Bad Muskau, obersorbisch Mužakow, ist eine Landstadt im Landkreis Görlitz in der Oberlausitz (Sachsen).
Mužakow (aus dem Sorbischen, etwa „Männerstadt“) wurde im 13. Jahrhundert im Zuge der deutschen Kolonialisation neu gegründet. Erstmals wurde es 1249 urkundlich erwähnt.
Einen sehr stark zurückgegangenen Teil der Bevölkerung stellen bis heute die Sorben.
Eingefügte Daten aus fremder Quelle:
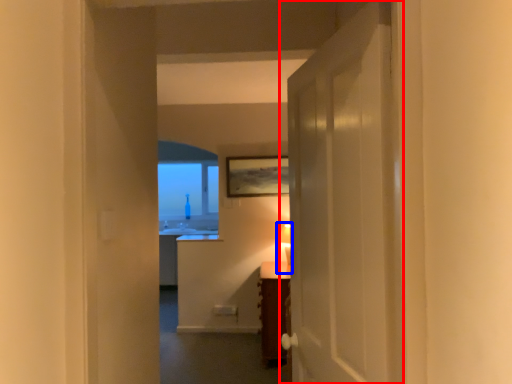
Question: Which object is closer to the camera taking this photo, door (highlighted by a red box) or table lamp (highlighted by a blue box)?

Choices:
 (A) door
 (B) table lamp

Answer: (A)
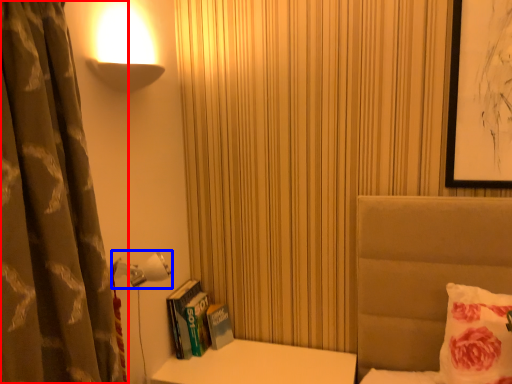
Question: Which object is further to the camera taking this photo, curtain (highlighted by a red box) or lamp (highlighted by a blue box)?

Choices:
 (A) curtain
 (B) lamp

Answer: (B)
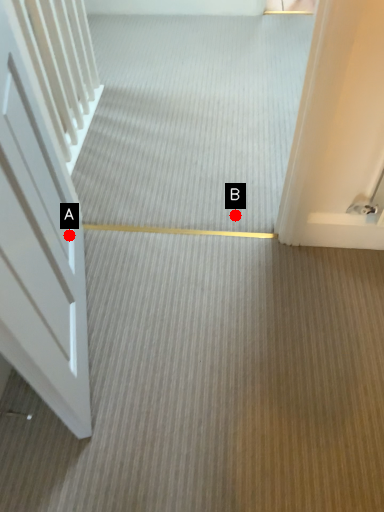
Question: Two points are circled on the image, labeled by A and B beside each circle. Which point is further to the camera?

Choices:
 (A) A is further
 (B) B is further

Answer: (B)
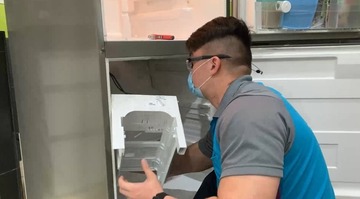
At what (x,y) coordinates should I click in order to perform the action: click on freezer. Please return your answer as a coordinate pair (x, y). This screenshot has height=199, width=360. Looking at the image, I should click on (167, 11).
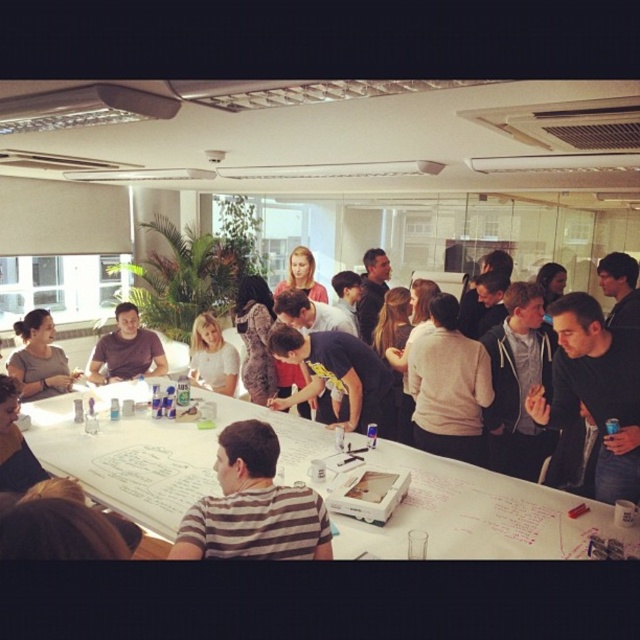
Question: Which point appears farthest from the camera in this image?

Choices:
 (A) (230, 384)
 (B) (248, 502)
 (C) (68, 378)
 (D) (148, 348)

Answer: (A)

Question: From the image, what is the correct spatial relationship of striped cotton shirt at center in relation to matte brown shirt at center?

Choices:
 (A) left
 (B) right

Answer: (B)

Question: Which of the following is the closest to the observer?

Choices:
 (A) matte black shirt at center
 (B) matte brown shirt at center
 (C) light brown hair at center
 (D) white paperboard at center

Answer: (D)

Question: Where is white paperboard at center located in relation to matte black shirt at center in the image?

Choices:
 (A) left
 (B) right

Answer: (B)

Question: Is white paperboard at center above matte black shirt at center?

Choices:
 (A) yes
 (B) no

Answer: (B)

Question: Considering the real-world distances, which object is farthest from the white paperboard at center?

Choices:
 (A) light brown hair at center
 (B) striped cotton shirt at center
 (C) matte black shirt at center
 (D) matte brown shirt at center

Answer: (A)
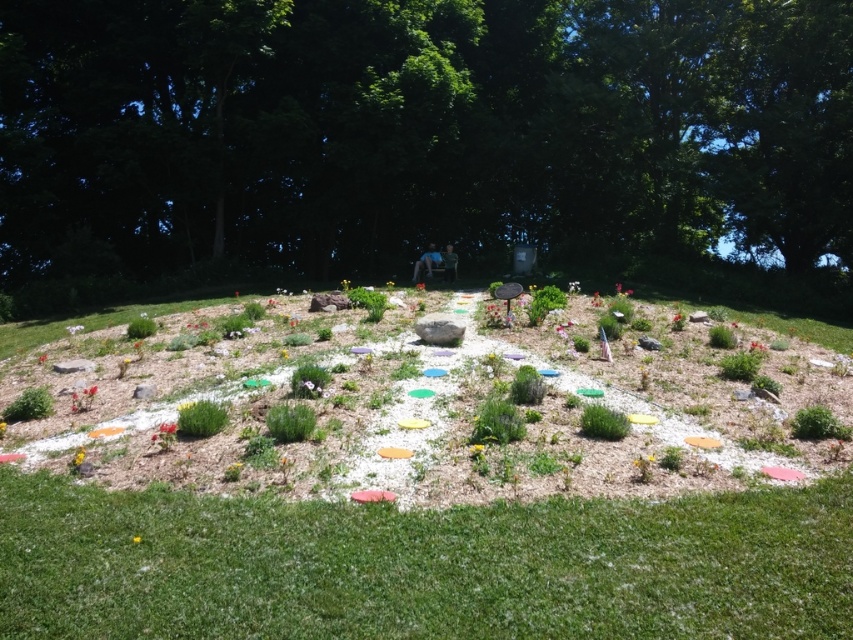
Question: Among these objects, which one is nearest to the camera?

Choices:
 (A) green grass at lower center
 (B) green leafy tree at center

Answer: (A)

Question: Which point is closer to the camera?

Choices:
 (A) green leafy tree at center
 (B) green grass at lower center

Answer: (B)

Question: Does green leafy tree at center have a lesser width compared to green grass at lower center?

Choices:
 (A) no
 (B) yes

Answer: (A)

Question: Which object is farther from the camera taking this photo?

Choices:
 (A) green leafy tree at center
 (B) green grass at lower center

Answer: (A)

Question: Can you confirm if green leafy tree at center is positioned to the right of green grass at lower center?

Choices:
 (A) no
 (B) yes

Answer: (B)

Question: Is the position of green leafy tree at center less distant than that of green grass at lower center?

Choices:
 (A) yes
 (B) no

Answer: (B)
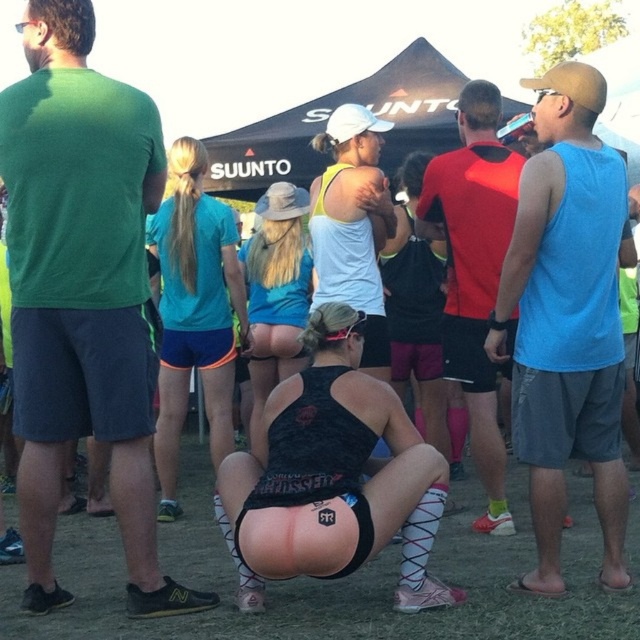
Question: Which point is farther to the camera?

Choices:
 (A) (520, 324)
 (B) (262, 285)

Answer: (B)

Question: Which point is closer to the camera?

Choices:
 (A) red shirt at center
 (B) black matte tank top at center
 (C) blue sleeveless tank top at right
 (D) matte blue tank top at center

Answer: (B)

Question: Estimate the real-world distances between objects in this image. Which object is closer to the teal fabric shorts at center?

Choices:
 (A) green fabric shirt at left
 (B) white matte tank top at center
 (C) black matte tank top at center

Answer: (B)

Question: Can you confirm if black matte tank top at center is positioned above red shirt at center?

Choices:
 (A) yes
 (B) no

Answer: (B)

Question: Considering the relative positions of red shirt at center and teal fabric shorts at center in the image provided, where is red shirt at center located with respect to teal fabric shorts at center?

Choices:
 (A) below
 (B) above

Answer: (B)

Question: Is red shirt at center to the right of matte black tank top at center from the viewer's perspective?

Choices:
 (A) yes
 (B) no

Answer: (A)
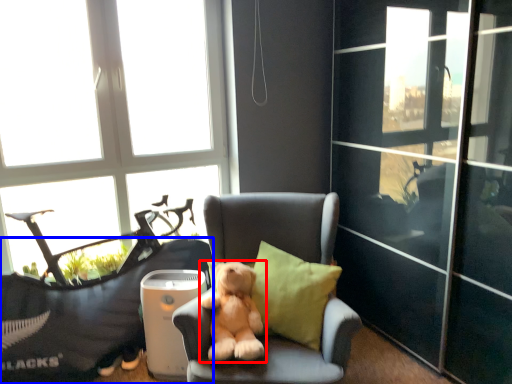
Question: Which object is closer to the camera taking this photo, dog (highlighted by a red box) or furniture (highlighted by a blue box)?

Choices:
 (A) dog
 (B) furniture

Answer: (A)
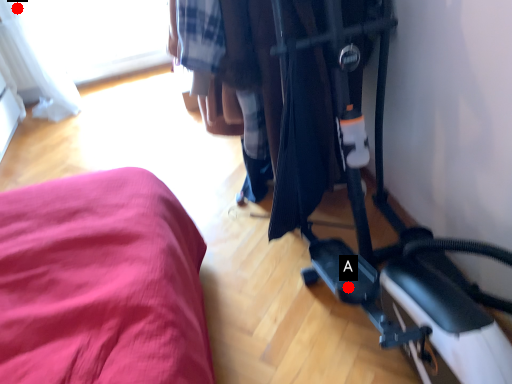
Question: Two points are circled on the image, labeled by A and B beside each circle. Which of the following is the closest to the observer?

Choices:
 (A) A is closer
 (B) B is closer

Answer: (A)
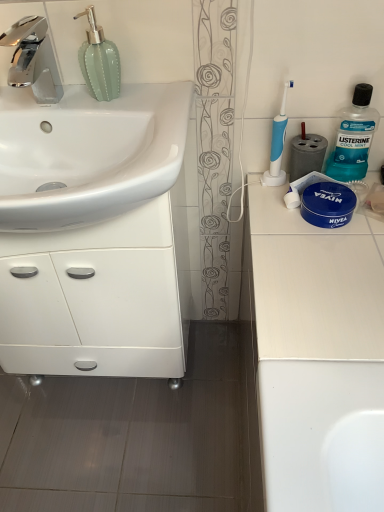
Where is `empty space that is ontop of white matte countertop at right`? The image size is (384, 512). empty space that is ontop of white matte countertop at right is located at coordinates (322, 248).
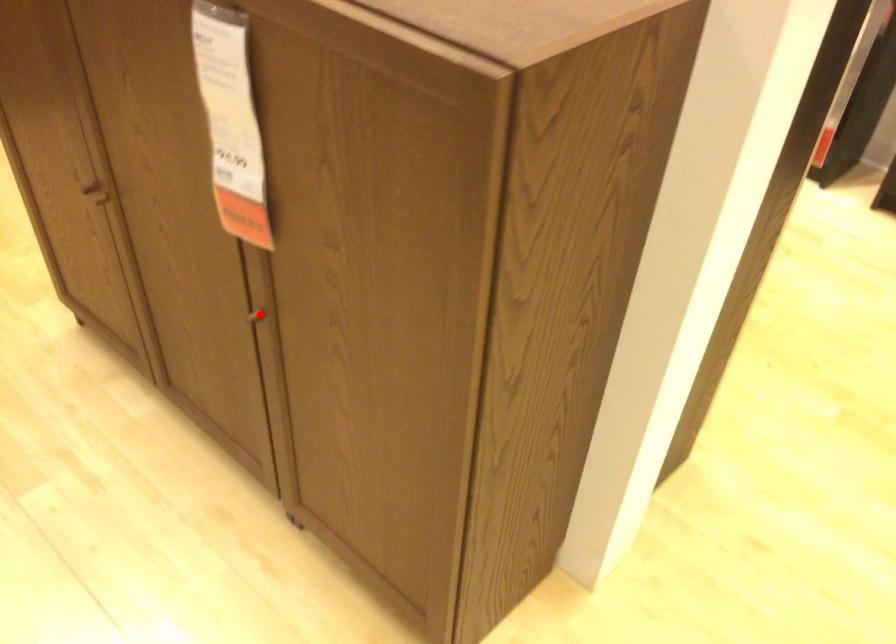
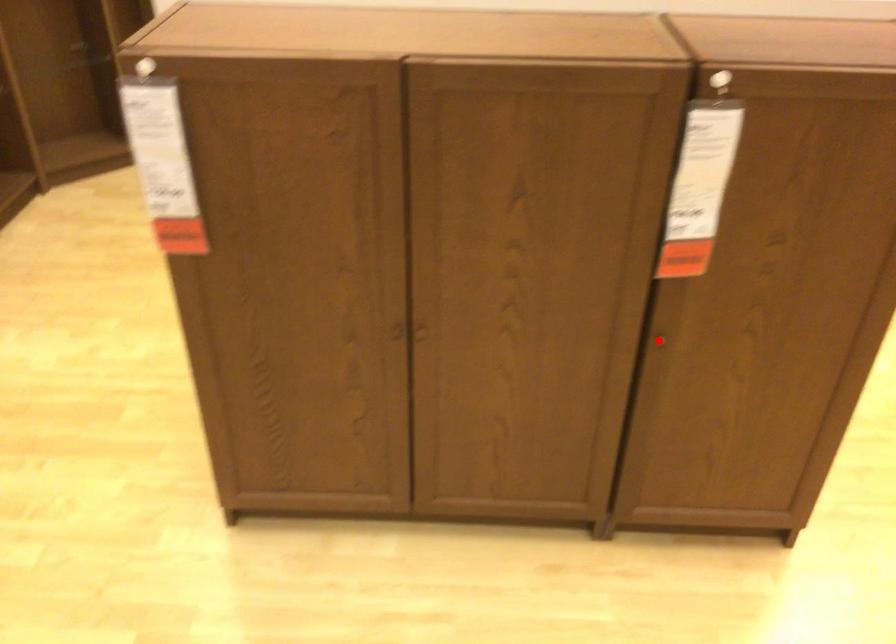
I am providing you with two images of the same scene from different viewpoints. A red point is marked on the first image and another point is marked on the second image. Is the marked point in image1 the same physical position as the marked point in image2?

Yes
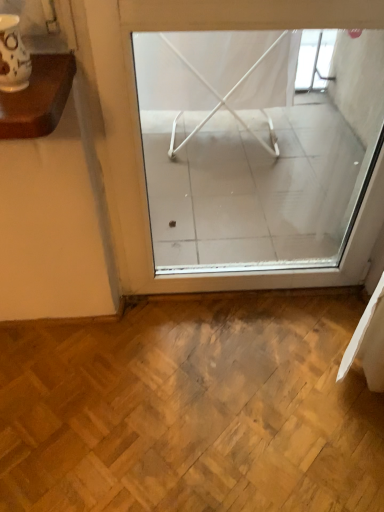
The image size is (384, 512). In order to click on vacant space underneath transparent glass window at center (from a real-world perspective) in this screenshot , I will do `click(243, 294)`.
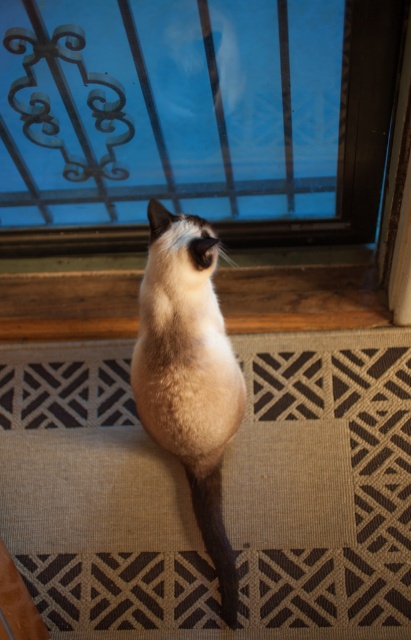
Question: Is beige carpet at lower center below transparent glass window at upper center?

Choices:
 (A) yes
 (B) no

Answer: (A)

Question: Which object is the closest to the beige carpet at lower center?

Choices:
 (A) siamese fur cat at center
 (B) transparent glass window at upper center

Answer: (A)

Question: Which point is farther to the camera?

Choices:
 (A) (150, 330)
 (B) (321, 451)

Answer: (B)

Question: Which of the following is the closest to the observer?

Choices:
 (A) (120, 422)
 (B) (219, 3)

Answer: (B)

Question: Is transparent glass window at upper center below siamese fur cat at center?

Choices:
 (A) no
 (B) yes

Answer: (A)

Question: Is transparent glass window at upper center above siamese fur cat at center?

Choices:
 (A) yes
 (B) no

Answer: (A)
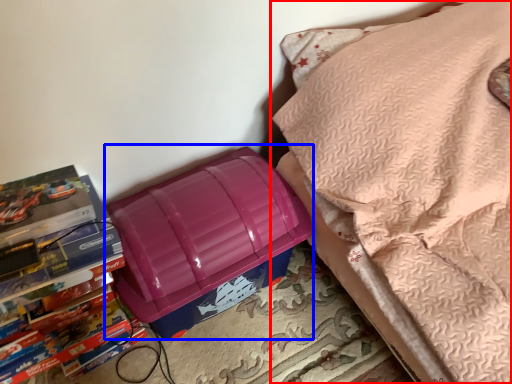
Question: Which object appears closest to the camera in this image, furniture (highlighted by a red box) or lunch box (highlighted by a blue box)?

Choices:
 (A) furniture
 (B) lunch box

Answer: (A)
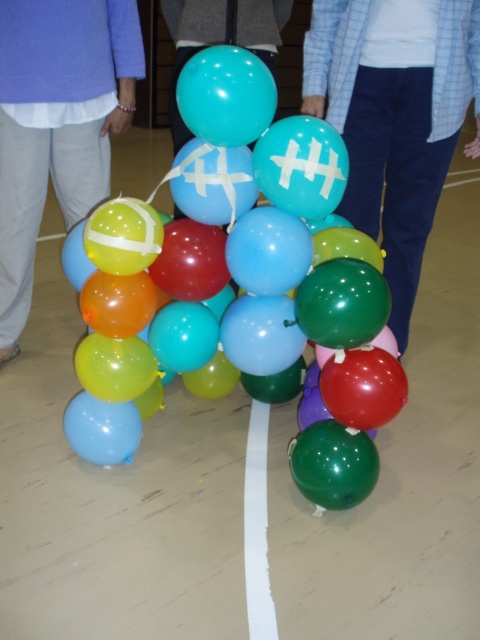
Question: Considering the relative positions of glossy rubber balloons at center and glossy teal balloon at center in the image provided, where is glossy rubber balloons at center located with respect to glossy teal balloon at center?

Choices:
 (A) below
 (B) above

Answer: (A)

Question: Which of the following is the closest to the observer?

Choices:
 (A) (168, 337)
 (B) (389, 192)
 (C) (288, 13)
 (D) (74, 44)

Answer: (A)

Question: From the image, what is the correct spatial relationship of glossy rubber balloons at center in relation to matte blue pants at lower left?

Choices:
 (A) right
 (B) left

Answer: (A)

Question: Which point is closer to the camera taking this photo?

Choices:
 (A) coord(254,36)
 (B) coord(139,378)

Answer: (B)

Question: Among these objects, which one is nearest to the camera?

Choices:
 (A) blue plaid shirt at center
 (B) matte blue pants at lower left

Answer: (A)

Question: Is the position of glossy rubber balloons at center less distant than that of matte blue pants at lower left?

Choices:
 (A) yes
 (B) no

Answer: (A)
In und um Muskau wurde der Muskauer Dialekt gesprochen. Heute ist das Sorbische – theoretisch – zweite Amtssprache.
Die Standesherrschaft Muskau gehörte bis 1815 zum Markgraftum Oberlausitz des Kurfürstentums Sachsen.
1766 brannte in dem folgenreichen Zornfeuer fast die ganze Stadt ab.
Im Jahr 1815 kamen der nördliche und der östliche Teil der Oberlausitz zu Preußen und trugen fortan die amtliche Bezeichnung „Preußische Oberlausitz“.
Verwaltungsmäßig wurde dieses Gebiet in die Provinz Schlesien und später in die bis 1945 bestehende Provinz Niederschlesien integriert.
Trotz kriegsbedingt verhängtem Eingemeindungsstopp konnte die Stadt die Nachbargemeinde Berg und etwa zwei Drittel der Gemeinde Lugknitz zum 1. April 1940 eingemeinden.
Gegen Ende des Zweiten Weltkriegs wurde die Stadt stark zerstört. Im Herbst 1945 fielen Schloss und große Teile der Stadt einem Brand zum Opfer. Muskau ist heute jedoch weitgehend wieder aufgebaut.
Mit dem Bau eines Kurheims wurde 1961 der Stadt Muskau die Zusatzbezeichnung „Bad“ verliehen.